NetEase Targets Big Rise in E-Commerce Imports From U.S.
Internet giant NetEase Inc. said it expects to purchase $3 billion worth of products from U.S. brands over the next three years, tapping growing demand from Chinese e-commerce buyers who prefer overseas goods to avoid safety and counterfeit issues often associated with local competitors.
China’s domestic e-commerce market is currently dominated by two companies, Alibaba Group Holding Ltd. and JD.com Inc., which control the lion’s share of sales. But cross-border e-commerce is less developed and more contested, leading domestic players like NetEase and global giants like Amazon.com Inc. and Wal-Mart Stores Inc. to vie more aggressively for a place at the table. At the same time, a new generation of middle-class Chinese are increasingly opting for such offshore products in the wake of food safety and counterfeiting scandals at home.

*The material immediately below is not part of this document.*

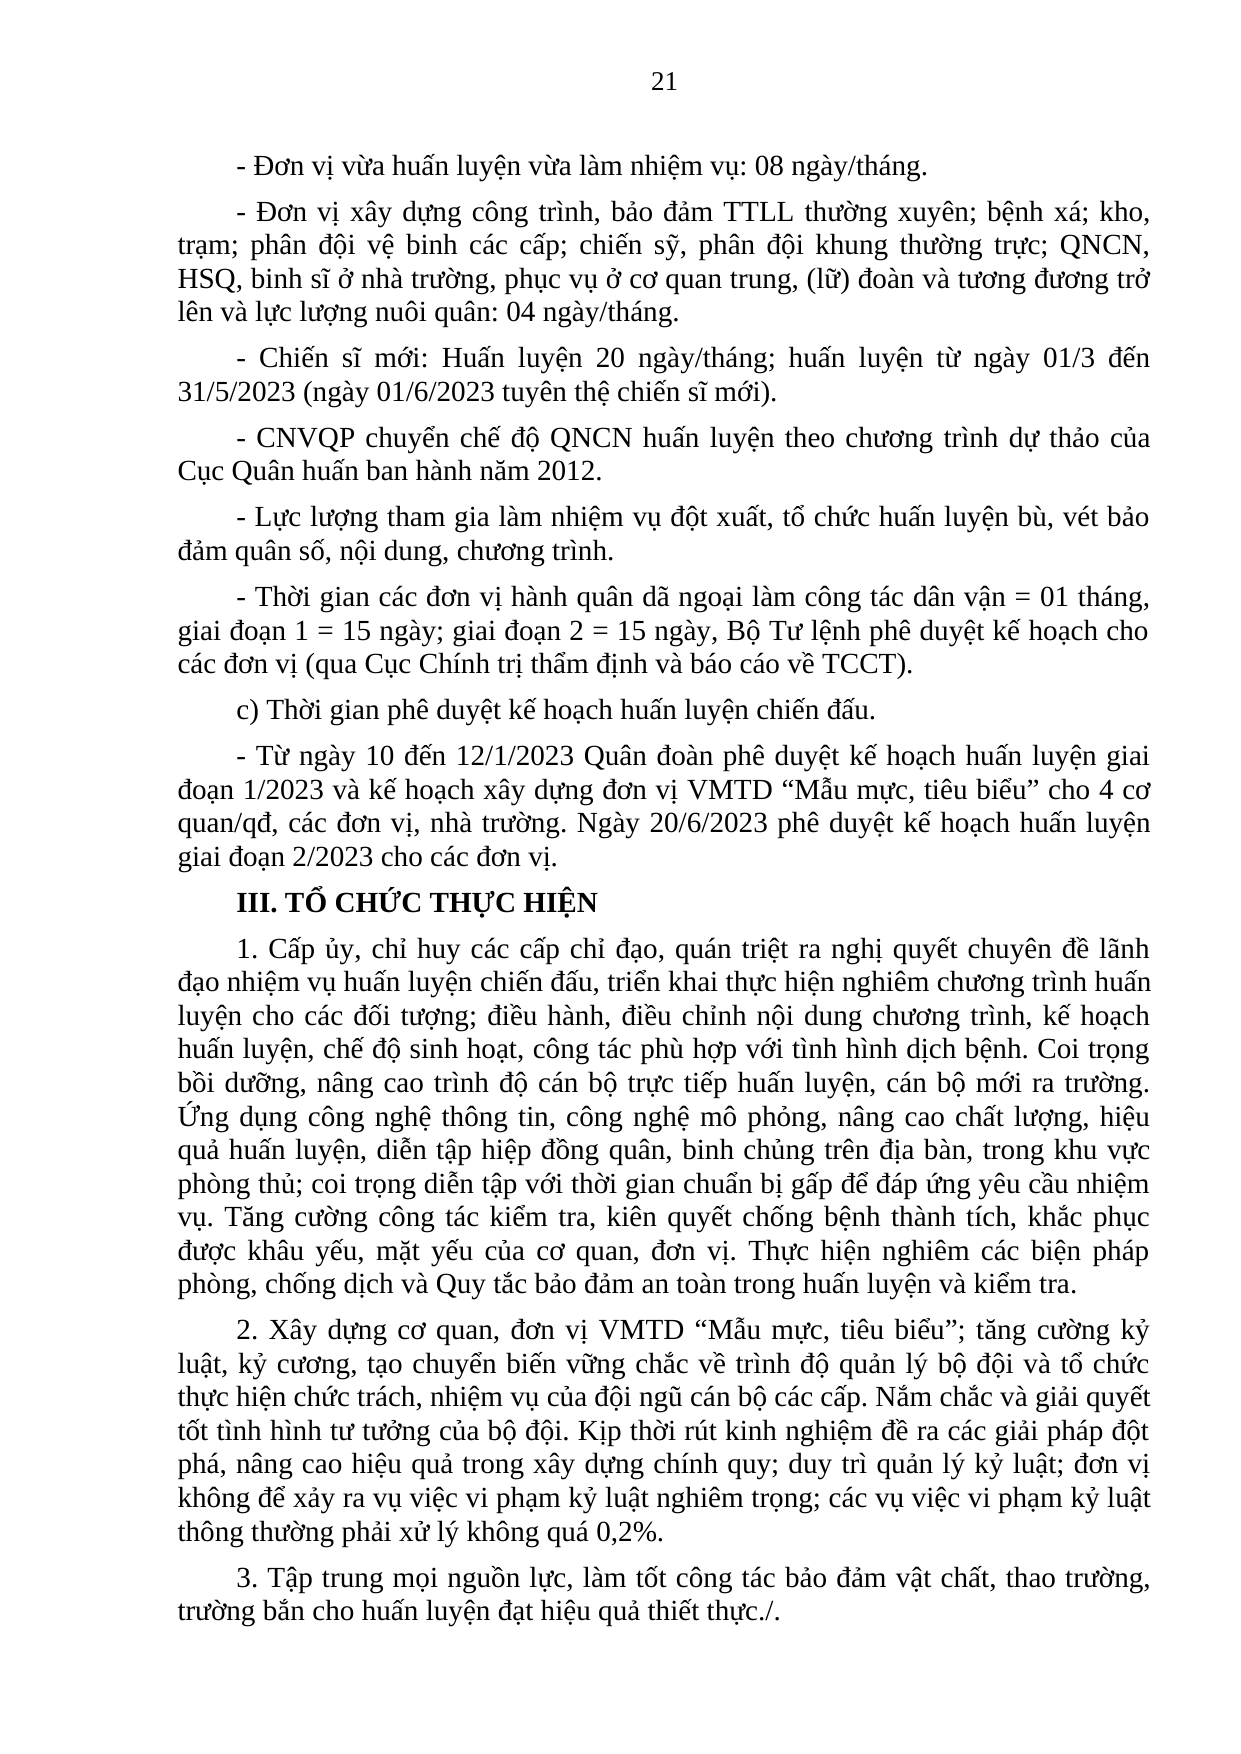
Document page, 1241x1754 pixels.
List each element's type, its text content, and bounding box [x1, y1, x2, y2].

NetEase, better known as China’s No. 2 online game operator, said it will achieve its latest cross-border e-commerce target using its Kaola platform that specializes in such imports. The company is planning a major push for American brands on the site, aiming to raise the number to around 3,000 from the current 900 by 2020.
“As Chinese consumers become increasingly sophisticated, their focus has shifted from pricing concerns to a search for high-quality and reliable brands, as well as an enhanced and tailored user experience,” said Kaola CEO Lily Zhang. “With our unique insights into the needs of our customers, who are largely well-educated young women living in China’s major cities, we believe that we will be able to help them discover the exclusive American brands that speak to their individual style.”
To facilitate the anticipated big boost in imports to China, NetEase said it is building a new warehousing facility in the U.S. state of New Jersey, complementing its three existing ones in the New York City and Los Angeles areas. NetEase added Kaola targets higher-end buyers, with per-customer transaction value more than twice the average for China’s cross-border e-commerce sector.
The latest announcement comes about half a year after Kaola announced a similar target of buying 3 billion euros ($3.5 billion) worth of European products over the next three years.
After getting marginalized in domestic e-commerce by Alibaba and JD.com, Amazon has also found more recent success with cross-border business. The U.S. e-commerce giant boasts a respectable 6.6% share for that segment of China’s e-commerce market, placing it sixth behind Alibaba, whose imported-goods business controls about 19%, according to data released earlier this year by Analysys International.